En trame des modes traditionnels de gouvernance, se trouve l’onction populaire exigée pour toute décision importante. Cette onction nécessite d’accorder une place plus large au public et la mobilisation d’acteurs multiples intervenant hors des territoires institutionnels classiques. De ce fait et comme résultat du dualisme des systèmes, la participation [2] aux instances décisionnelles se trouve à la confluence de deux dynamiques socioculturelles et historiques. Porteuses de valeurs parfois complémentaires mais très souvent différentes, ces dynamiques doivent relever un défi commun : organiser la confrontation des opinions et des intérêts sur des questions essentiellement médiatisées par la science, qui transcendent les frontières institutionnelles et concernent des générations ou des éléments de la nature qui n’ont pas accès au vote (Theys, 2003).

Les divers systèmes de gestion du pouvoir et de résolution des conflits ayant prévalu dans le territoire de l’actuel Bénin et les réalités participatives qu’ils recouvrent sont encore fonctionnels de nos jours. Ils diffèrent les uns des autres par leurs modes d’organisation sociale, les enjeux politiques, l’opérationnalité de la participation, le positionnement et la territorialité des acteurs. Ces modèles traditionnels sont endogènes et porteurs de valeurs dites palabriques dans lesquelles les arguments présentés par les citoyens sont intégrés à la délibération et où il est tenu compte de chaque position (Van Hensbroek, 2011).

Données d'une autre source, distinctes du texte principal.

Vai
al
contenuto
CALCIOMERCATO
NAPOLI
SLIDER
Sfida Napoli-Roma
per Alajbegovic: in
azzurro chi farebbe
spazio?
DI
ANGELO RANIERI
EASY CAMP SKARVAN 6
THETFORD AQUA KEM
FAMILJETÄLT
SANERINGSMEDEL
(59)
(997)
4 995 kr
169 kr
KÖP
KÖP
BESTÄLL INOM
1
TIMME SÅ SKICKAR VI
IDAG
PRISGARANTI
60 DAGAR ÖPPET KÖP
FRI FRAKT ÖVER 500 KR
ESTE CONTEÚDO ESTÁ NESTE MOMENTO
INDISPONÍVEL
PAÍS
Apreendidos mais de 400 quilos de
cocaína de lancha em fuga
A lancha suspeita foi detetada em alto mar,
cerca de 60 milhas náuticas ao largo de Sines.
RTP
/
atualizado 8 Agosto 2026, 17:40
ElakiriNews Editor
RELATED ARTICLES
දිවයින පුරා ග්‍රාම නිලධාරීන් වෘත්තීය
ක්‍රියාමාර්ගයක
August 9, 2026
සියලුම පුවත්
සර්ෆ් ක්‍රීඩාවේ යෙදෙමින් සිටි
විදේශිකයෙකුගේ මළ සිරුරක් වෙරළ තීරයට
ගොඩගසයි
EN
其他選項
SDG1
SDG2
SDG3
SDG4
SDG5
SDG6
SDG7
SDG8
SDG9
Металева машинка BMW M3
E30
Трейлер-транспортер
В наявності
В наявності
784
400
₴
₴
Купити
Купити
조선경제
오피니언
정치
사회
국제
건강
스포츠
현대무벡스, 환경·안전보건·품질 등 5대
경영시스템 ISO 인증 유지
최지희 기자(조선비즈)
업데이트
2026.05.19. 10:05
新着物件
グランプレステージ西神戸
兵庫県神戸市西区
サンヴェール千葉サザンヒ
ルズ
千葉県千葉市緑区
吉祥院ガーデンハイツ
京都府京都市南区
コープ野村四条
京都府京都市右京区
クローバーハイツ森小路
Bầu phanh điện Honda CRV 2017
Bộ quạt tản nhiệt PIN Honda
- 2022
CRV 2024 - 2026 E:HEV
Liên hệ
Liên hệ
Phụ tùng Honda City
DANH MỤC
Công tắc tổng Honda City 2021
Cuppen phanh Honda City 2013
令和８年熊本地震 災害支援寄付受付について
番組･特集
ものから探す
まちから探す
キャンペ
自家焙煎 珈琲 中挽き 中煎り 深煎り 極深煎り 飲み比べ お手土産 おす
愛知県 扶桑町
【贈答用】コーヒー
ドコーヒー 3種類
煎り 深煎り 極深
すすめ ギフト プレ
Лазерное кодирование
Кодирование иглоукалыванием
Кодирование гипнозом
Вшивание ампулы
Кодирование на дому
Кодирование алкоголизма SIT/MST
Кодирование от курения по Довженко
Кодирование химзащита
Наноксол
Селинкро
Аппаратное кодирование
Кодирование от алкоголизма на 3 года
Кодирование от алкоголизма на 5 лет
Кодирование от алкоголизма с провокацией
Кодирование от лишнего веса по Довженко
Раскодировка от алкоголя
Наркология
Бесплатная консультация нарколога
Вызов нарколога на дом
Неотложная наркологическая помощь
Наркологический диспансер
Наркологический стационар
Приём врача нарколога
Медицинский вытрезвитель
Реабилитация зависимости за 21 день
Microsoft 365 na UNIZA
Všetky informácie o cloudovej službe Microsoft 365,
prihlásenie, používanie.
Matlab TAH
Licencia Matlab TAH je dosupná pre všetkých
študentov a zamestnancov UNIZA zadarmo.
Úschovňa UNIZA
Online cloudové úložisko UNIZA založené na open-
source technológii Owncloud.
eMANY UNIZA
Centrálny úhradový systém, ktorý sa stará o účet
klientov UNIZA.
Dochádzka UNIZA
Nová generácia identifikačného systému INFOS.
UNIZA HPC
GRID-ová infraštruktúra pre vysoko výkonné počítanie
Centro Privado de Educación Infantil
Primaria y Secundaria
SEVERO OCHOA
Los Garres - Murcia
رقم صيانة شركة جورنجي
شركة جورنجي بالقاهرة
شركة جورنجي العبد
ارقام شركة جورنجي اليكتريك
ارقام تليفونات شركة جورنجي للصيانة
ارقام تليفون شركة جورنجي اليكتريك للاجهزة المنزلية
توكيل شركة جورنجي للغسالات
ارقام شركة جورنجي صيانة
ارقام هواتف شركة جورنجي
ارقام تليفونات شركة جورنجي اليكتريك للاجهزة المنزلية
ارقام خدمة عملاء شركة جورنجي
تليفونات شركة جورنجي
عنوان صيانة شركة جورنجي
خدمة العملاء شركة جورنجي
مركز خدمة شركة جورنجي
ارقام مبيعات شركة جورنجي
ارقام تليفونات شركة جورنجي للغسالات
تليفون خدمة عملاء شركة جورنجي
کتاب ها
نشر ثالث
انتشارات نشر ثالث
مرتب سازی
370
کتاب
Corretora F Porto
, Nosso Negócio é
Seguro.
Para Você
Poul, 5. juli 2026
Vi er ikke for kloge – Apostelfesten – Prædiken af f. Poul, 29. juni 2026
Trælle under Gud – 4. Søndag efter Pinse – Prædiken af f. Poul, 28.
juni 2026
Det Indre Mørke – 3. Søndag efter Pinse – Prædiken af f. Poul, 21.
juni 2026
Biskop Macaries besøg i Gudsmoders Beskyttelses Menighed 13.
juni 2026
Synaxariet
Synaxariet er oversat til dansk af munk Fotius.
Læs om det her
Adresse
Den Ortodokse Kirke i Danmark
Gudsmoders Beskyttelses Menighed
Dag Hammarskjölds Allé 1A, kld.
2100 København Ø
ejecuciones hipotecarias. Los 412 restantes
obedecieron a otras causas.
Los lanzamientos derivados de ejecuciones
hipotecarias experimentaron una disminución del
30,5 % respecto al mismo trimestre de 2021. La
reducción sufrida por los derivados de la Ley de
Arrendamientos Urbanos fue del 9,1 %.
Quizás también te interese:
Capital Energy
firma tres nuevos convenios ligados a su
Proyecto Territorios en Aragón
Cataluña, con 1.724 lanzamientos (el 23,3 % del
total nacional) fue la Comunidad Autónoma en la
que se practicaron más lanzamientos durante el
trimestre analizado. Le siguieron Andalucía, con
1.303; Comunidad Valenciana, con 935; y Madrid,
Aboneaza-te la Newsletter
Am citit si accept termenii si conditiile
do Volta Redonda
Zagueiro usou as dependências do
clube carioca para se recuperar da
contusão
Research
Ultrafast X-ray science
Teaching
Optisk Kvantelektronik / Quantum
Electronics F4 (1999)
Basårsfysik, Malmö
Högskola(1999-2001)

Dans les modèles coutumiers, la participation se réalise au sein d’instances de gestion consensuelle, reconnaissables par leurs attributs, dans lesquelles les acteurs sont mobilisés pour débattre, échanger, discuter de leurs propres idées sur des questions d’ordre public et régler leurs conflits. Ces instances inscrivent leur action dans un territoire, lui-même reconnaissable par rapport à d’autres, après d’autres et par les fonctions qu’il exerce dans la représentation collective.

Notre objectif, dans cet article, est de présenter les réalités participatives de type coutumier appartenant à des ensembles socioculturels monarchique et acéphale de gestion du pouvoir politique, au Bénin. Nous discutons également de la territorialité de la participation ainsi que des formes qu’elle revêt dans le champ de la gouvernance territoriale.

Approfondissement conceptuel – Gouvernance, territorialité et participation

La gouvernance réfère à une conduite plus collective des affaires publiques (Pasquier et al., 2013 : 199). Elle désigne les formes de coordination, de pilotage et de direction des secteurs, des groupes et de la société, au-delà des organes classiques du gouvernement (Le Galès, 2006 : 299). Concept déjà apparu dans le latin médiéval gubernantia, la gouvernance s’interprète comme une remise en cause des conceptions traditionnelles de la conduite des affaires publiques. À l’origine, elle consistait en une métaphore de la politique conçue comme une gestion des personnes en vue du bénéfice, pour s’intéresser aux différentiels de rendement des relations de pouvoir à l’intérieur et à l’extérieur de l’entreprise. Elle glisse progressivement vers un contexte public en investissant la ville. Elle apparaît alors comme le résultat des tentatives des mairies britanniques de l’ère Thatcher de gérer la ville avec de très fortes contraintes budgétaires. Appel à la gouvernance d’entreprise au niveau municipal, elle devient un instrument politique efficace pour répondre de manière économiquement raisonnable aux nécessités sociales en temps de pénurie. De l’espace de la politique communale, la gouvernance s’étend ainsi à la politique dans son ensemble (Brown, 2001).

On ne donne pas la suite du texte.